─── TRECHO FORNECIDO ───

# dúvida com receita



## belén

Bõa tarde,

Tenho uma duvida com uma receita pra fazer o delicioso pão queijo. Tenho as instruccões sô em Portugûes e  o pacote diz que a mixtura tem que ser mixturada em um "bol americano" 
O que é que é um bol americano pra os Brasileiros?

Muito obrigada!

Be


----------



## cuchuflete

belen said:
			
		

> Bõa tarde,
> 
> Tenho uma duvida com uma receita pra fazer o delicioso pão queijo. Tenho as instruccões sô em Portugûes e  o pacote diz que a mixtura tem que ser mixturada em um "bol americano"
> O que é que é um bol americano pra os Brasileiros?
> 
> Muito obrigada!
> 
> Be




Boa noite Belinha,

Acho que bol é o mesmo que bowl, o seja tejela em português o cuenco no espanhol.  Não tenho certeza nenhum.

'te logo,
Quxo


----------



## belén

Eu acho tambêm que bol é bowl, mais eu não posso fazer os yummie pão queijos porque não conhezo a medida deste bol e isto é imprescindivel pra mixturar a massa...

Mais muito muito obrigada Cuchufleteiro!!


----------



## cuchuflete

belen said:
			
		

> Eu acho tambêm que bol é bowl, mais eu não posso fazer os yummie pão queijos porque não conhezo a medida deste bol e isto é imprescindivel pra mixturar a massa...
> 
> Mais muito muito obrigada Cuchufleteiro!!



Puxa vida Be...sempre acabamos com as medidas de Belén!!!!!!


----------



## belén

Jajajajajaja
É assim...
Vou ter que as patentar!!!


----------



## araceli

Boa noite pra todos:
Belén, pôde colocar a receita aqui no foro?
Procurei por vários sítios y não encontrei "bol americano".
Ao ver as dicas da receita a gente talvez possa entender.
Até logo


----------



## ines

araceli said:
			
		

> Boa noite pra todos:
> Belén, pôde colocar a receita aqui no foro?
> Procurei por vários sítios y não encontrei "bol americano".
> Ao ver as dicas da receita a gente talvez possa entender.
> Até logo



Oi, Araceli, te paso una página donde podrás encontrar por ingrediente, y varios caminos más, recetas desde por lo menos el 2000 en adelante. Ofrecen una gran variedad y abarcan todas las costumbres brasileras, hasta dan lo que cuesta cada porción y a cuánto se pueden vender como forma de ganarse la vida. Seguramente aclararás tus dudas sobre el bowl americano y si no es así, encontrarás otras recetas para preparar.

─── LISTAGEM DE DADOS ───

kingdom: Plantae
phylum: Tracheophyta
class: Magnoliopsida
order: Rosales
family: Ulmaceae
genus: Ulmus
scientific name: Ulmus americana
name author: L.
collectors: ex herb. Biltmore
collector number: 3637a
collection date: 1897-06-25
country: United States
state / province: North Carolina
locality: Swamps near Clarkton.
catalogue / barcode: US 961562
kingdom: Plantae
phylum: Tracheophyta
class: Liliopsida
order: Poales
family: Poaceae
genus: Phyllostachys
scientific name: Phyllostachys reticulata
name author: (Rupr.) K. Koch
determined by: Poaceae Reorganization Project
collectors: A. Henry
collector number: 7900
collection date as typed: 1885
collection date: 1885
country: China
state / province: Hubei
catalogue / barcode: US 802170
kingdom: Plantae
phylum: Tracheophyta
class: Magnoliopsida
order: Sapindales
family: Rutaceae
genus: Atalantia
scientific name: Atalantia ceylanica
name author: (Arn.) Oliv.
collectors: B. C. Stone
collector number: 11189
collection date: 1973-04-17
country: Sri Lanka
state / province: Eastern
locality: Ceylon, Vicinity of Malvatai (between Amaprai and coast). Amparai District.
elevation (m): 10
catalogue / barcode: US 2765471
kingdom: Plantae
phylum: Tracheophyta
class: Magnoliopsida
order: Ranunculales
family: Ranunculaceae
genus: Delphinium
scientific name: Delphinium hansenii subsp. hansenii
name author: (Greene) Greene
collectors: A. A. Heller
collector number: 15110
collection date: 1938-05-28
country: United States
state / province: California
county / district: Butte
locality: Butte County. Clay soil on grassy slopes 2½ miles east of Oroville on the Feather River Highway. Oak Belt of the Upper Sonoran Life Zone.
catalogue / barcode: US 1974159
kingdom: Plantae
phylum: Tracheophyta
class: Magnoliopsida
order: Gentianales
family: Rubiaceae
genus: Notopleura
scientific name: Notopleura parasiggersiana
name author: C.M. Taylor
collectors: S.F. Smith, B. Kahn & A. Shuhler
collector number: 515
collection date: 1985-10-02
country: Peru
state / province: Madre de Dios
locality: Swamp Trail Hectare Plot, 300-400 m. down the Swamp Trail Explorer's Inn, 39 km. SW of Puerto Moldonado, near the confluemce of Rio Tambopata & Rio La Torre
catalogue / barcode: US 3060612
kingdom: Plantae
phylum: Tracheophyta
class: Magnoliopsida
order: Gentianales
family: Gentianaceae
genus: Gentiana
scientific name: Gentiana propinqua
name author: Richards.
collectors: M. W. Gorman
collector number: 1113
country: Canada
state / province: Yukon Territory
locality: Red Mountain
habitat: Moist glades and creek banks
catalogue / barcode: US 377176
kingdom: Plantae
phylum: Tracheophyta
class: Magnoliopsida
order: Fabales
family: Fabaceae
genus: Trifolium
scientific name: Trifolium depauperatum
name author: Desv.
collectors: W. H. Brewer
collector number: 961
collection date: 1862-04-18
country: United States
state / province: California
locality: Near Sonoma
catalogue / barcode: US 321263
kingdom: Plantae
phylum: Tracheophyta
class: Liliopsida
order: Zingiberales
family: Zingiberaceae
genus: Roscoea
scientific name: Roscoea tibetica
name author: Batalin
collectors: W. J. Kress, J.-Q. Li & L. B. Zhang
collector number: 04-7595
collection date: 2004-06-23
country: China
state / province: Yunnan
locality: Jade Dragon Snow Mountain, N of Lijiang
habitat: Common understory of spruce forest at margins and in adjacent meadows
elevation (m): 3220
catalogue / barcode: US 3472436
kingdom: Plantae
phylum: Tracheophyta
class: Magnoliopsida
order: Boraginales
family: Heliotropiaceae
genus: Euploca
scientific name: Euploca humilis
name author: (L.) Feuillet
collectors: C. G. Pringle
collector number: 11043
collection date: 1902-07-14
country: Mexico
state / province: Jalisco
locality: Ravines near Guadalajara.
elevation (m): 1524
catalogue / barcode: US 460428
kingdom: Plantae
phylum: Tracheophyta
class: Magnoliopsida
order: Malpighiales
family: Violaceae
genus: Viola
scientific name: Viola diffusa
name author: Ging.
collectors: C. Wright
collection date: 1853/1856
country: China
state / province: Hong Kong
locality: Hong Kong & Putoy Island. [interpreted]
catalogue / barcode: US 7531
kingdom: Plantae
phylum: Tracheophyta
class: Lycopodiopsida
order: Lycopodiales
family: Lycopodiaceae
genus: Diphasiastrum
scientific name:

───

INSTRUÇÃO DADA A :: Reescreva a passagem do trecho fornecido que vai de "Oi, Araceli, te" até "recetas para preparar.", substituindo "bowl americano" por "bol americano".
INSTRUÇÃO DADA B :: Liste os nomes de usuário de todos os participantes que publicam mensagens no trecho fornecido.
INSTRUÇÃO DADA C :: Condense em tópicos o parágrafo do trecho fornecido que começa com "Tenho uma duvida com uma receita", preservando seus fatos principais.
Baseie-se exclusivamente no trecho fornecido.

RESPOSTA FINAL A ::
Oi, Araceli, te paso una página donde podrás encontrar por ingrediente, y varios caminos más, recetas desde por lo menos el 2000 en adelante. Ofrecen una gran variedad y abarcan todas las costumbres brasileras, hasta dan lo que cuesta cada porción y a cuánto se pueden vender como forma de ganarse la vida. Seguramente aclararás tus dudas sobre el bol americano y si no es así, encontrarás otras recetas para preparar.

RESPOSTA FINAL B ::
belén
cuchuflete
araceli
ines

RESPOSTA FINAL C ::
- Há uma dúvida sobre uma receita de pão queijo.
- As instruções estão apenas em português.
- O pacote indica que a mistura deve ser feita em um "bol americano".
- Pergunta-se o que é um bol americano para os brasileiros.